## WORK TO BE COMPLETED
Using the data beneath this instruction, retype only the lines from the one that contains "index tip: (982, 1384)" down to the one that contains "index mcp: (1046, 1416)", both included, exactly as they appear.
EXTRACTED ENTRIES: Begin
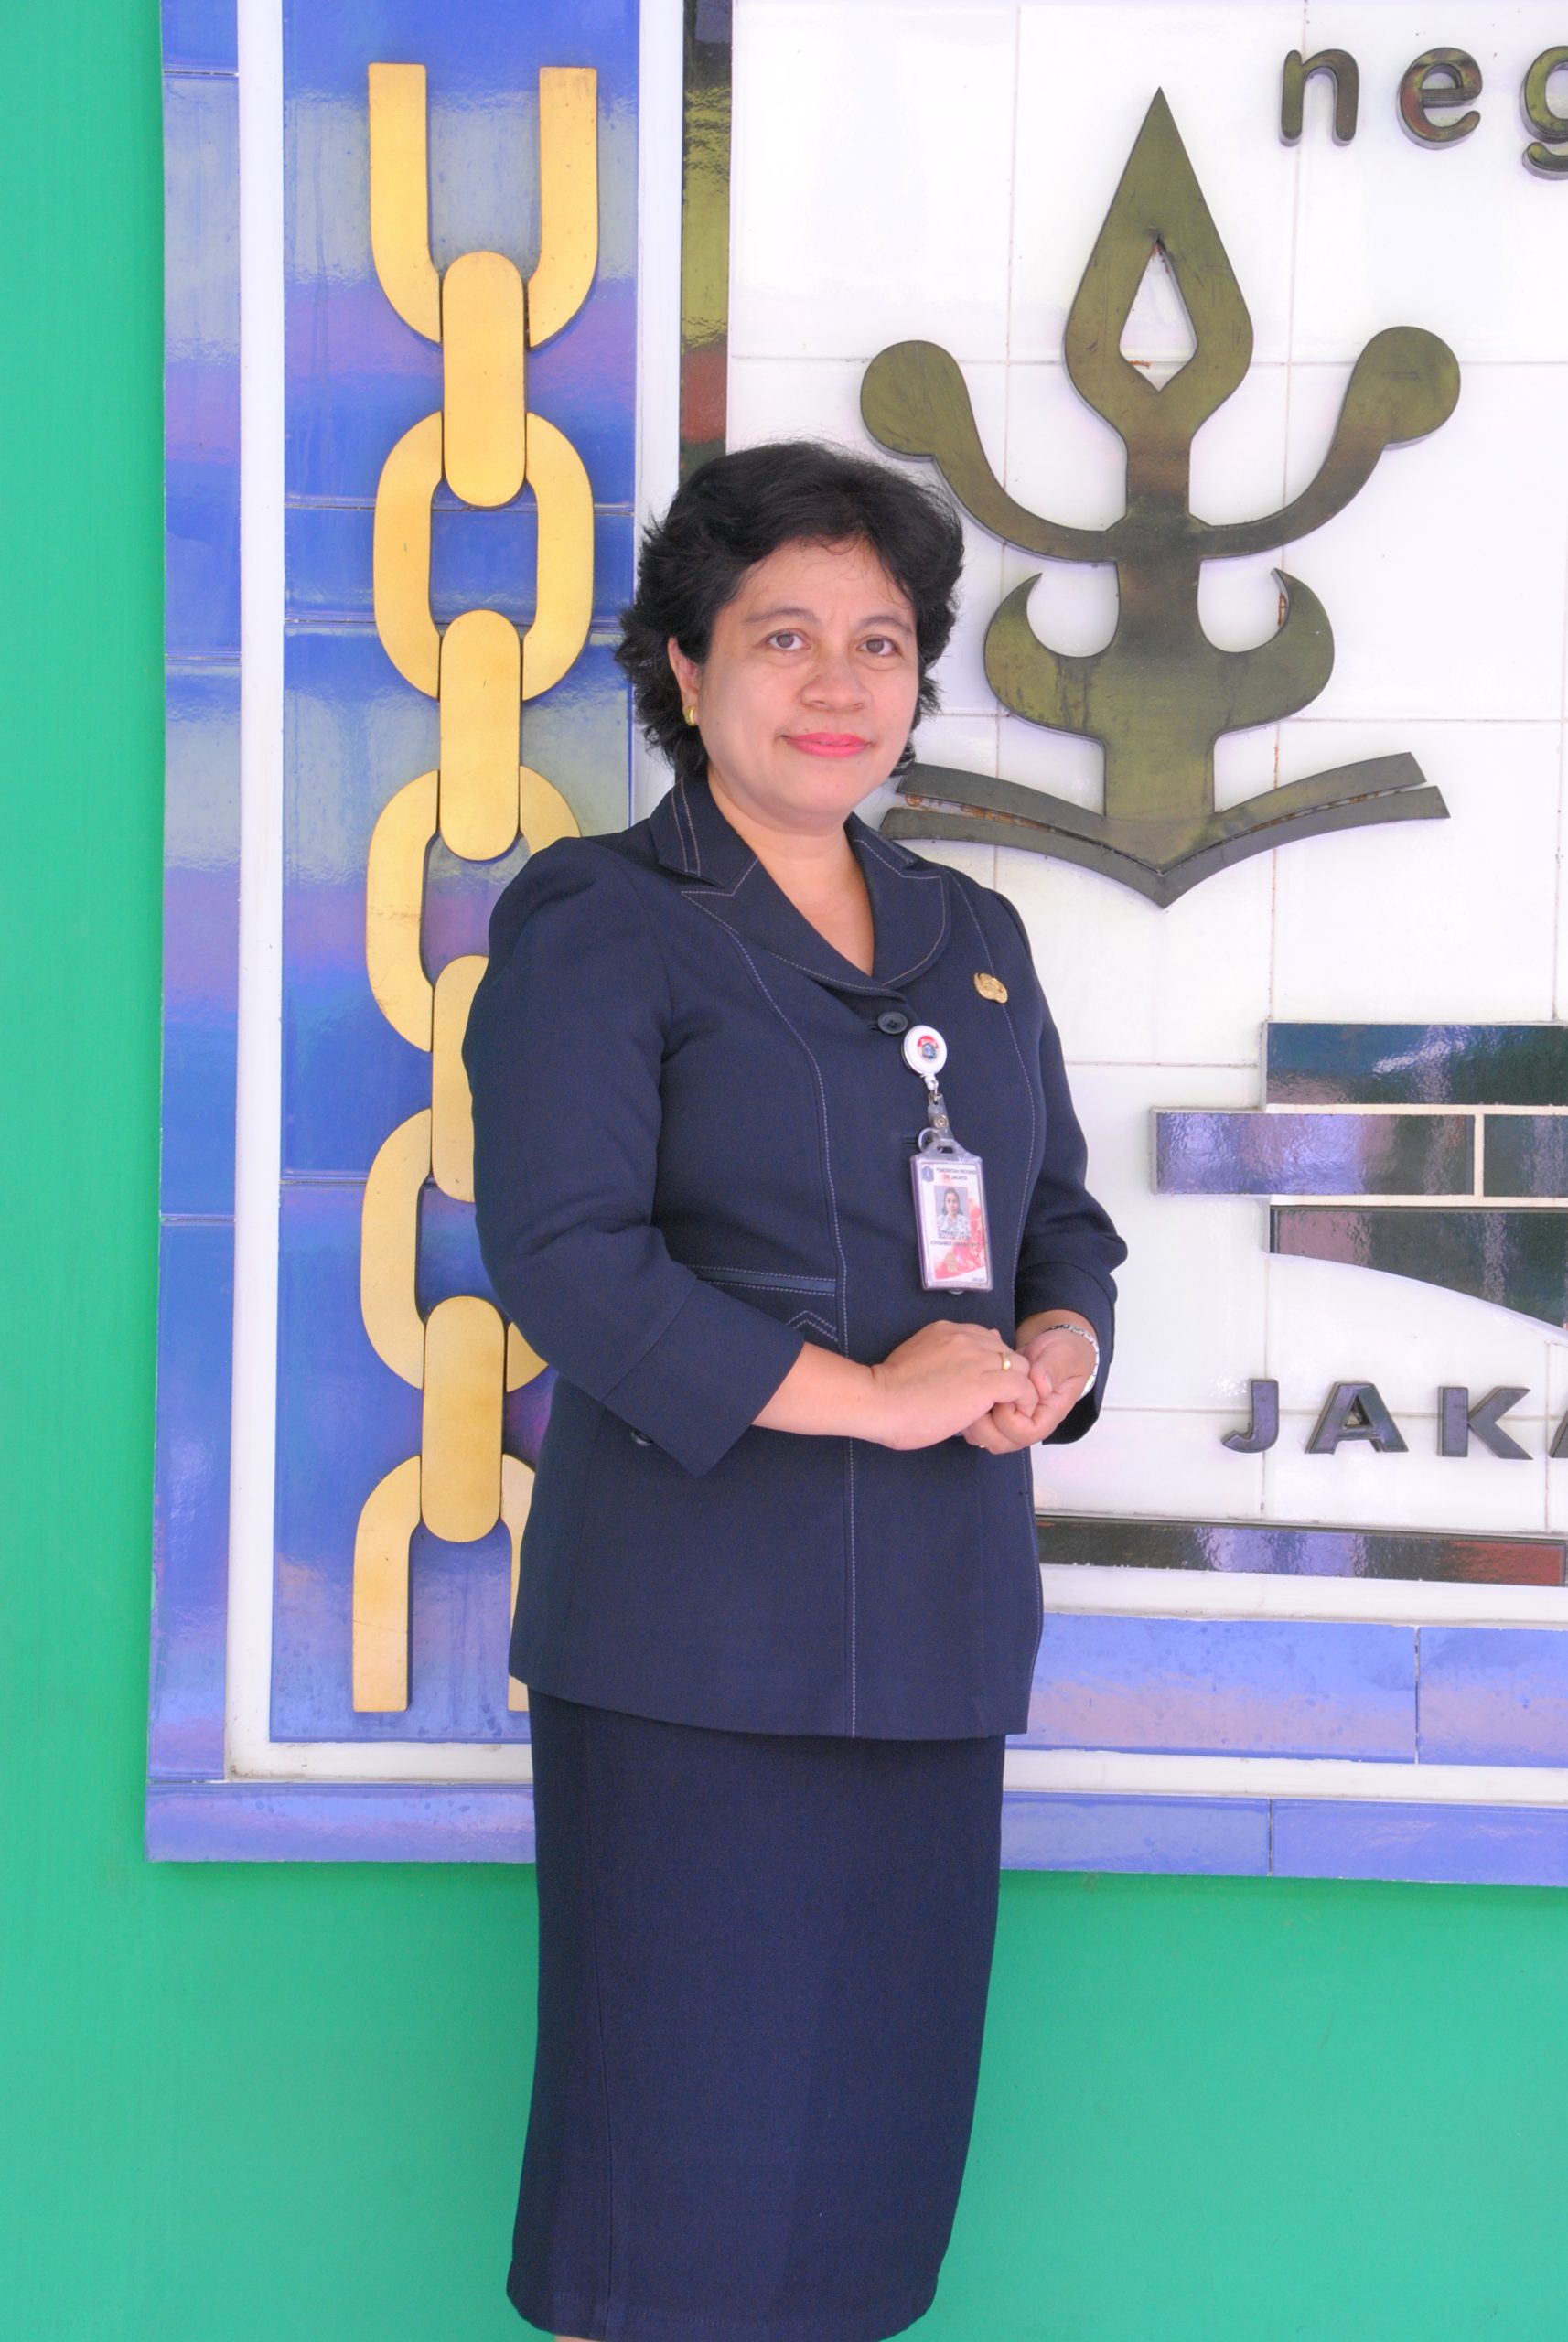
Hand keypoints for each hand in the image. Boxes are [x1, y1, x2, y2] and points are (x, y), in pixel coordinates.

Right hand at [868, 1320, 1034, 1449]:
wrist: (880, 1402)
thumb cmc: (890, 1390)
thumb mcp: (917, 1357)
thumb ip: (943, 1353)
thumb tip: (966, 1354)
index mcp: (948, 1330)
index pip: (988, 1339)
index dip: (990, 1364)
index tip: (982, 1384)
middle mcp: (966, 1338)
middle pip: (1007, 1351)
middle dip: (1006, 1374)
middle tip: (995, 1400)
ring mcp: (978, 1358)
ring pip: (1020, 1367)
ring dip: (1017, 1388)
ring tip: (1004, 1409)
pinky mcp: (986, 1383)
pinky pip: (1023, 1388)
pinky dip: (1023, 1401)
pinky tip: (1010, 1414)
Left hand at [962, 1322, 1094, 1452]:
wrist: (1052, 1347)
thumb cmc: (1063, 1353)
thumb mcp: (1063, 1356)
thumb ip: (1053, 1370)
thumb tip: (1040, 1385)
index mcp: (1046, 1416)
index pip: (1024, 1434)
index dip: (1010, 1417)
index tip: (1004, 1391)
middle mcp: (1025, 1424)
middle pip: (999, 1442)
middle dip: (983, 1421)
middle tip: (978, 1392)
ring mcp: (1007, 1421)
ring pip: (981, 1436)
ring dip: (970, 1416)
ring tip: (968, 1389)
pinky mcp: (993, 1410)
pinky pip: (973, 1422)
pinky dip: (964, 1408)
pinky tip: (965, 1386)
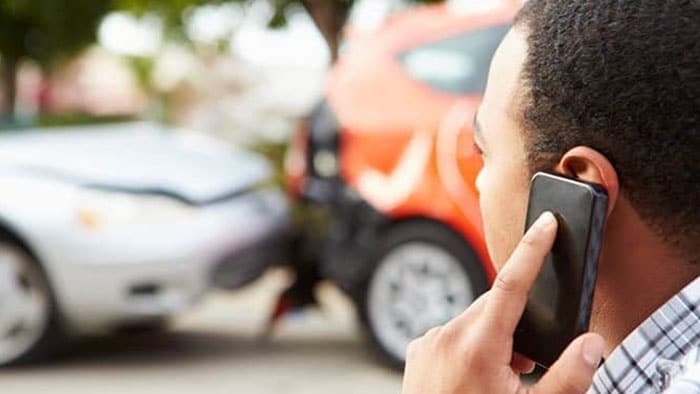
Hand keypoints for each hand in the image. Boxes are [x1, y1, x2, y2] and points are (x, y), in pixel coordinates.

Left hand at [401, 212, 604, 393]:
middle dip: (513, 326)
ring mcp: (426, 343)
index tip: (545, 223)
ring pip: (471, 321)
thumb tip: (592, 343)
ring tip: (496, 376)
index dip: (532, 249)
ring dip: (489, 337)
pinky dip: (466, 345)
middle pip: (493, 308)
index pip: (511, 284)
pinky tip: (471, 375)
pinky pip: (449, 334)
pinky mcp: (415, 351)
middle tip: (523, 363)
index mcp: (478, 345)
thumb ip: (568, 376)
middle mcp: (446, 335)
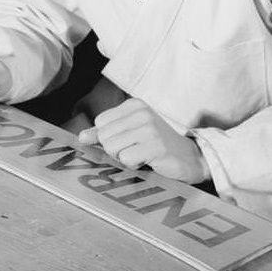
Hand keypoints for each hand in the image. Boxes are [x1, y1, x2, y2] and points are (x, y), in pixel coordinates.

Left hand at [79, 98, 210, 183]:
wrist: (190, 157)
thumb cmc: (156, 145)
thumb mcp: (130, 132)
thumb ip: (104, 133)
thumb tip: (81, 137)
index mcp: (134, 105)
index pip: (100, 123)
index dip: (111, 138)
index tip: (130, 140)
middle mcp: (142, 112)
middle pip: (104, 137)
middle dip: (117, 150)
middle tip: (137, 149)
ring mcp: (149, 128)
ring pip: (112, 149)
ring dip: (125, 158)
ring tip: (143, 154)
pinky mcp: (155, 146)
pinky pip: (126, 160)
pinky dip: (135, 165)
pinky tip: (149, 161)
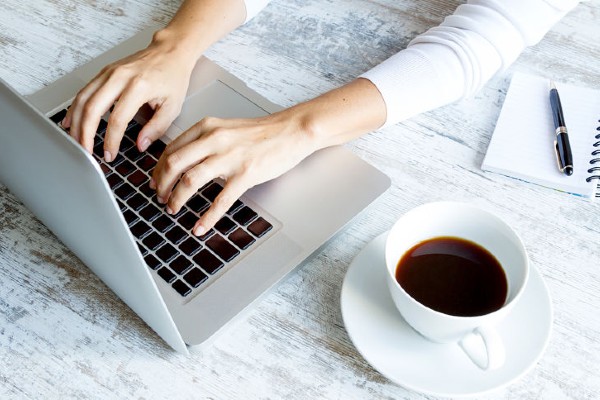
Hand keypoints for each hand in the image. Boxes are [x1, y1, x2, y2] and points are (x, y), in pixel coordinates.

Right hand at [61, 30, 197, 161]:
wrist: (170, 52)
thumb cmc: (172, 77)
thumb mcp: (173, 106)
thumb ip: (157, 128)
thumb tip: (140, 145)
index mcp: (138, 86)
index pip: (118, 119)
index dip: (111, 140)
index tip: (110, 155)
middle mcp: (119, 77)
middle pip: (92, 108)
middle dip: (85, 134)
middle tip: (86, 152)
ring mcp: (109, 73)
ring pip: (83, 99)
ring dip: (76, 122)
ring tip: (76, 141)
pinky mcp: (104, 72)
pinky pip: (84, 91)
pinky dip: (74, 108)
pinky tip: (71, 122)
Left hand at [150, 111, 317, 235]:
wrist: (290, 131)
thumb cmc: (261, 133)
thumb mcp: (226, 128)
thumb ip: (205, 140)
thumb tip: (185, 161)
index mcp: (207, 127)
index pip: (172, 149)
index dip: (158, 169)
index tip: (155, 181)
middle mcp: (214, 140)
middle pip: (174, 164)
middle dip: (161, 185)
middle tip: (160, 198)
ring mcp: (230, 157)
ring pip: (191, 181)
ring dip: (177, 199)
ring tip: (173, 209)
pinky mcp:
EXTRACTED ENTRIES: End
## RESULT FOR THIS TASK
index tip: (982, 1384)
middle mcp: (966, 1338)
middle pip: (1007, 1351)
middle dip: (1006, 1374)
middle tip: (995, 1400)
ring mcp: (978, 1358)
ring pip: (1020, 1367)
ring dip: (1017, 1388)
ring tip: (1004, 1409)
pinky mcp: (986, 1383)
pinky pip: (1023, 1388)
pinky dip: (1023, 1401)
pinky tip: (1010, 1414)
Left hand at [962, 1322, 1094, 1452]:
wrist: (1052, 1347)
thumb cmc: (1063, 1353)
thumb mcp: (1063, 1356)
thumb ip: (1053, 1370)
thumb tip: (1040, 1385)
index mcp: (1046, 1416)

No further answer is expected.